Nomination de Habib Essid : Point de vue d’une lecture possible
À la différence des interprétations que je me permettrais de qualifier de superficiellement politicienne et peu politiques et qui placent la désignation par Nida Tounes de Habib Essid au poste de Chef du Gouvernement, dans le cadre d’une attitude de compromis implicite entre les deux plus grands partis du pays (en termes de représentation parlementaire) l’on peut supposer (et je suis pas dans le secret des dieux) que ce choix découle d’une attitude pragmatique qui tient compte de deux impératifs.
Le premier consiste à tenir compte de l’urgence qu’il y a à faire ce que l’on peut faire, au niveau national, pour que les moyens de l’Etat, en matière de Sécurité, soient à même de répondre, le plus efficacement possible, à la tâche qui leur est dévolue. Celle-ci consiste,aujourd’hui, à nettoyer le pays des différentes mines et bombes à retardement, laissées par les gouvernements comploteurs de la Troika et que le gouvernement Jomaa, n’avait pas,objectivement, les moyens de le faire comme il se doit. Son objectif principal était de mener à bon port, la période de transition, par l’organisation d’ élections libres et transparentes, malgré les lois viciées votées par une Constituante récalcitrante et peu disposée, dans les faits,à quitter le pouvoir, sans y être poussée.

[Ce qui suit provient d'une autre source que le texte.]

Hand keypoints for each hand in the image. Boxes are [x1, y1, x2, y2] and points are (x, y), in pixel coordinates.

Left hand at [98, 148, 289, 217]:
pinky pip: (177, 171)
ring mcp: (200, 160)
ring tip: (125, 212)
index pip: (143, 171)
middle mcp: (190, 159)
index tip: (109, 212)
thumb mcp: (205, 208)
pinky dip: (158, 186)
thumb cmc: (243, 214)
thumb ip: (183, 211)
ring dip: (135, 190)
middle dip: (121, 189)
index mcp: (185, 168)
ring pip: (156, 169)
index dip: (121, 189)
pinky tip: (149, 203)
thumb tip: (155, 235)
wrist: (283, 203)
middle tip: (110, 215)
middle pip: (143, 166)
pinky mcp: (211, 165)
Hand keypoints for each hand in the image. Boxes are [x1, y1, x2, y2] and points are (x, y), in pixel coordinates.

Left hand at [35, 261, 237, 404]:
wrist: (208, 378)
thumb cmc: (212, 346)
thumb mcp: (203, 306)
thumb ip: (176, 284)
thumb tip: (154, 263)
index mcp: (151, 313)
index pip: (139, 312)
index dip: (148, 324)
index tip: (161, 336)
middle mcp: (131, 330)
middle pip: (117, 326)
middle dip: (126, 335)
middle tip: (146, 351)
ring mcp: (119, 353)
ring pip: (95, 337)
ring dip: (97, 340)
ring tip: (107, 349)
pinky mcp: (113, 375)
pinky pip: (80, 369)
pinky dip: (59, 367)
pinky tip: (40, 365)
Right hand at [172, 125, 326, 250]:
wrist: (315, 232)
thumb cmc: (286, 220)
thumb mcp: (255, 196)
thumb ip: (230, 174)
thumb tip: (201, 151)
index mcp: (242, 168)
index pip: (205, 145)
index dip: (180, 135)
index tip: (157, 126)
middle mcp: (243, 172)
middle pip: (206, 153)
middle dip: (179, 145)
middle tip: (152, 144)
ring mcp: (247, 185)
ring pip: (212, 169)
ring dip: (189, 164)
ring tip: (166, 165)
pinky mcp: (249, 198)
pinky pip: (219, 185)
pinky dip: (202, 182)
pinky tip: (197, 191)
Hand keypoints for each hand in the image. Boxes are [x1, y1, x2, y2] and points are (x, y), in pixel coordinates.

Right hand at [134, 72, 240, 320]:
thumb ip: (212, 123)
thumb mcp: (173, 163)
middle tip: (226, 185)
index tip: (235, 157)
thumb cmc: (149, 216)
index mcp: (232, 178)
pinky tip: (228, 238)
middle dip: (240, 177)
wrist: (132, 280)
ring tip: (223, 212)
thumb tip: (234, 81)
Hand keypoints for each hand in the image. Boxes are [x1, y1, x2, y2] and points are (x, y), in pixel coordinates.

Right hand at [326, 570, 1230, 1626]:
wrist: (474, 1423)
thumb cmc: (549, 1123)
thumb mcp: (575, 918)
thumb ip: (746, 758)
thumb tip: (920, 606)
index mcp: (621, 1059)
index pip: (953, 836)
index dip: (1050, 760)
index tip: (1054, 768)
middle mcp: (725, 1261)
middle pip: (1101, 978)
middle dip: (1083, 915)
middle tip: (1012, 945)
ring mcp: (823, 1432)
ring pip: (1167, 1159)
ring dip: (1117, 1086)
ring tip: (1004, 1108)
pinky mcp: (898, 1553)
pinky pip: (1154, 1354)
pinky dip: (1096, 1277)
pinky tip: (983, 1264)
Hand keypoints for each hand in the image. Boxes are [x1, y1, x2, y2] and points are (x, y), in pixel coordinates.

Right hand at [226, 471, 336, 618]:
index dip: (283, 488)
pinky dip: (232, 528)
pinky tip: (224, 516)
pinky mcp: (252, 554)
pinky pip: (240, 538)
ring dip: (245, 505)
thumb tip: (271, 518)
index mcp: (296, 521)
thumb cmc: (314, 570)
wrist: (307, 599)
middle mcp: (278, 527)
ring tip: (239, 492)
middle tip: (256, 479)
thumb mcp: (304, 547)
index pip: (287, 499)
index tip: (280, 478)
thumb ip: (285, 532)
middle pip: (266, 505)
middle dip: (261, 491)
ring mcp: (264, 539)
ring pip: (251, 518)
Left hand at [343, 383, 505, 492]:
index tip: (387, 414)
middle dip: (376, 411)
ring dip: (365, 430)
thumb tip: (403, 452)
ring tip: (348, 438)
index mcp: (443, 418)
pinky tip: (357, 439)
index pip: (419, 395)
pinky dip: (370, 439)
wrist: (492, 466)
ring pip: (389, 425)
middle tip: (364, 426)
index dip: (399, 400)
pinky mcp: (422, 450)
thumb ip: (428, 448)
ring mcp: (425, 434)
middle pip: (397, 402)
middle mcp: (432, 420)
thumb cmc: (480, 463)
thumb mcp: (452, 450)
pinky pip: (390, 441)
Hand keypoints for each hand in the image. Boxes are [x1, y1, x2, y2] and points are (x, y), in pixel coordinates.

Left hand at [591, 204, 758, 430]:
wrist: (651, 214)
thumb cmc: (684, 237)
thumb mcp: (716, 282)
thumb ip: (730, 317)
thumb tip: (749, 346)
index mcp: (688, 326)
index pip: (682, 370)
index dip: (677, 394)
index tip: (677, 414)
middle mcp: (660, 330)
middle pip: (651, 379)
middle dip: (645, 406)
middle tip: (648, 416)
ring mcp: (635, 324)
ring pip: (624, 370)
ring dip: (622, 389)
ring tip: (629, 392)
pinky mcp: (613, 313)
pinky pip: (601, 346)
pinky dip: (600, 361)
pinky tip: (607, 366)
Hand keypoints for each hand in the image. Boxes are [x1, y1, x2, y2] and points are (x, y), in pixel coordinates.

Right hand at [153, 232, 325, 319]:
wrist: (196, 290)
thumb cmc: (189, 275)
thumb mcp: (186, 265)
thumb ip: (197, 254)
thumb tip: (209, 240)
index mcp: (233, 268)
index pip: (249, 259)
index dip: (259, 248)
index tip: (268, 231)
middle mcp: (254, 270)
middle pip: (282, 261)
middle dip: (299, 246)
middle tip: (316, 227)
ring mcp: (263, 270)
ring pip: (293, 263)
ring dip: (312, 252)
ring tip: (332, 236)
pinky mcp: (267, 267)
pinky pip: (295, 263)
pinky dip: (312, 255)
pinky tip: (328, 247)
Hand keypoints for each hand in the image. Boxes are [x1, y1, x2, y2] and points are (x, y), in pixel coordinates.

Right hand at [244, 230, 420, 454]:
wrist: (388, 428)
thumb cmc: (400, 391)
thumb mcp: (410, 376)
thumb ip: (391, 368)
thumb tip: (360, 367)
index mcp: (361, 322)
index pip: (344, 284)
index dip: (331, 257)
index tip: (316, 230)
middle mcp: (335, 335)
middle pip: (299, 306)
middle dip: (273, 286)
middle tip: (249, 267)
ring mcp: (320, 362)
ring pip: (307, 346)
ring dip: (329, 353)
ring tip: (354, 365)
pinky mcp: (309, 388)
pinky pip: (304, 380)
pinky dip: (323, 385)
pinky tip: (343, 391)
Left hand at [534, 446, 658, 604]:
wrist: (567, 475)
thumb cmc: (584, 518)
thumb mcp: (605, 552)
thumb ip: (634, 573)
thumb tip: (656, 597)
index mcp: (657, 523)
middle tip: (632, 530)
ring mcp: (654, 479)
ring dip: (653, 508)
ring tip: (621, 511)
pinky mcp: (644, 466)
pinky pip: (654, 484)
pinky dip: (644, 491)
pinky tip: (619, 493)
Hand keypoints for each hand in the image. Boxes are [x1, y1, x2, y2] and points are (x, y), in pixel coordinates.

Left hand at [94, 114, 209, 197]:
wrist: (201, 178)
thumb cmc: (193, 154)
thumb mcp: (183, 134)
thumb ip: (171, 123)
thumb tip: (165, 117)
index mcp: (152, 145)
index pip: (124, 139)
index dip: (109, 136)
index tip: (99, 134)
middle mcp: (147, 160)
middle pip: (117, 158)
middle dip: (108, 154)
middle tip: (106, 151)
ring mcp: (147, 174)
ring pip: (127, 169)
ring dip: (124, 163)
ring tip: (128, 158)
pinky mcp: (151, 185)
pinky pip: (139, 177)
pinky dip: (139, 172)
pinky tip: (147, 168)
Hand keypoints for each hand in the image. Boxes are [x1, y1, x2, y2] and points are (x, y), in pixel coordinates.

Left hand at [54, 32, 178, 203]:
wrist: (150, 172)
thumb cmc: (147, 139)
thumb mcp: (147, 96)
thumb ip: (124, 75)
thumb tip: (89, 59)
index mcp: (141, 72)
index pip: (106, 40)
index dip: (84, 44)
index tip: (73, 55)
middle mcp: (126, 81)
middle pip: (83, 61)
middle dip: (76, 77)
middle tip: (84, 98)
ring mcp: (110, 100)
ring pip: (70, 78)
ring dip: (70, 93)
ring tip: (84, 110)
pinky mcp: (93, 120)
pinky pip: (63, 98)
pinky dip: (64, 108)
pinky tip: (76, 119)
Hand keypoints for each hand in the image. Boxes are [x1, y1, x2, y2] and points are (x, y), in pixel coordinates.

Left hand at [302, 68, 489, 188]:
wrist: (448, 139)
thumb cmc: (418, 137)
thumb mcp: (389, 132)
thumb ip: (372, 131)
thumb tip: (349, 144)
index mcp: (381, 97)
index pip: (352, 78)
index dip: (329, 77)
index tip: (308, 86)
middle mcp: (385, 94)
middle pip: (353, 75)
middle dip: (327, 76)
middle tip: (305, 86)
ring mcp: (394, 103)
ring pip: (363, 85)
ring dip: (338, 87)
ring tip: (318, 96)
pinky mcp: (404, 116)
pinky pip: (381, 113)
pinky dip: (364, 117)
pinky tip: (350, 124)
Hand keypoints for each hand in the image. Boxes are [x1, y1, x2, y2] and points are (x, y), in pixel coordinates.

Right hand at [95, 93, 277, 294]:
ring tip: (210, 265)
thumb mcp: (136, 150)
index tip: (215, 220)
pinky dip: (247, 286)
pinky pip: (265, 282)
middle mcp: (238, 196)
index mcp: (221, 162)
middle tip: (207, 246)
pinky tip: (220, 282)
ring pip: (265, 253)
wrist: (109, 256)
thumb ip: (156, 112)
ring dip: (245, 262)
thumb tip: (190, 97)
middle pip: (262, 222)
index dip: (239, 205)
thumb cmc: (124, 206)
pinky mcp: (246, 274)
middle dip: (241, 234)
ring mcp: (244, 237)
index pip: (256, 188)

Un premier ministre indépendant, dans un régime parlementaire mixte et ayant un Président de la République, issu de la majorité, ne peut être que l’exécutant de la politique du Parti au Pouvoir. En politique, les hommes, ayant un tant soi peu le sens de l’État qu’ils s’engagent à servir, sont toujours rivés à la mission qui leur est dévolue, ici et maintenant, indépendamment, des missions qu’ils ont eu à accomplir précédemment. Personne n’avait reproché à Hammadi Jbali d’avoir appelé à ses côtés Habib Essid , au moment où le partage du pouvoir, entre les chefs de l’Organisation de la Nahdha, devait livrer le Ministère de l’Intérieur aux mains de la branche sécuritaire,couverte par un discours lénifiant et parfois larmoyant de Ali Laarayedh que son accession au Premier Ministère avait révélé, comme étant capable de tout.
Aujourd’hui, dans le contexte d’un régime parlementaire fort et d’une constitution difficilement transgressable, le parti au pouvoir peut se permettre de désigner un Chef de Gouvernement (Premier Ministre) dont les qualifications et les services déjà rendus lui permettent de mener à bien le nettoyage , la réhabilitation et le bon fonctionnement de nos institutions sécuritaires. Le tout sous l’oeil avisé et vigilant, d’un homme d’expérience, en la personne d’un Président de la République du nom de Béji Caïd Essebsi.
Cette nomination de Habib Essid, ne peut donc que confirmer la volonté réelle du Chef de l’État de tenir ses engagements électoraux en la matière. Et ceux qui continuent à croire ou à espérer que Ennahdha a encore les moyens de faire de l’opposition par obstruction se trompent lourdement. Le lâchage de Ghanouchi des têtes brulées de son organisation, pour sauver, peut être la sienne, sera de plus en plus voyant.
Le second impératif qui semble sourdre de cette nomination d’un Chef de gouvernement indépendant, est celui de donner du temps au temps, et permettre au parti fort, mais néanmoins jeune (encore, en cours de formation) qu’est Nida Tounes, de ne pas se transformer en Parti de Pouvoir et de se prémunir contre le mal qui a fini par le passé, par réduire un Parti de Libération (Néo-Destour) en RCD.
Déjà, la décision de ne pas faire participer la majorité parlementaire relative, que constituent les députés de Nida Tounes, au pouvoir exécutif ne devrait pas être comprise comme une exclusion. Bien au contraire, c’est la garantie réelle que le Parti au pouvoir ne sera pas un Parti de Pouvoir dont les militants n’y sont que pour accéder un jour ou l’autre au pouvoir exécutif. Surtout avec la Constitution actuelle.
Le fait de ne pas prendre les réalités nouvelles issues d’une vraie révolution qui vient d’atteindre sa vitesse de croisière et de ne pas y croire assez, est peut-être à l’origine de certaines hésitations , qui donnent de l’espoir à ceux qui ne pensent la pratique de la politique qu’en termes de prise de pouvoir, pour prendre une place qui , désormais, n’est plus vacante.
Ceux qui penseraient s’en sortir en faisant de l’obstruction politicienne, auront des comptes à rendre, devant les électeurs, dans cinq ans, en principe, pour les législatives et les présidentielles et prochainement pour les municipales.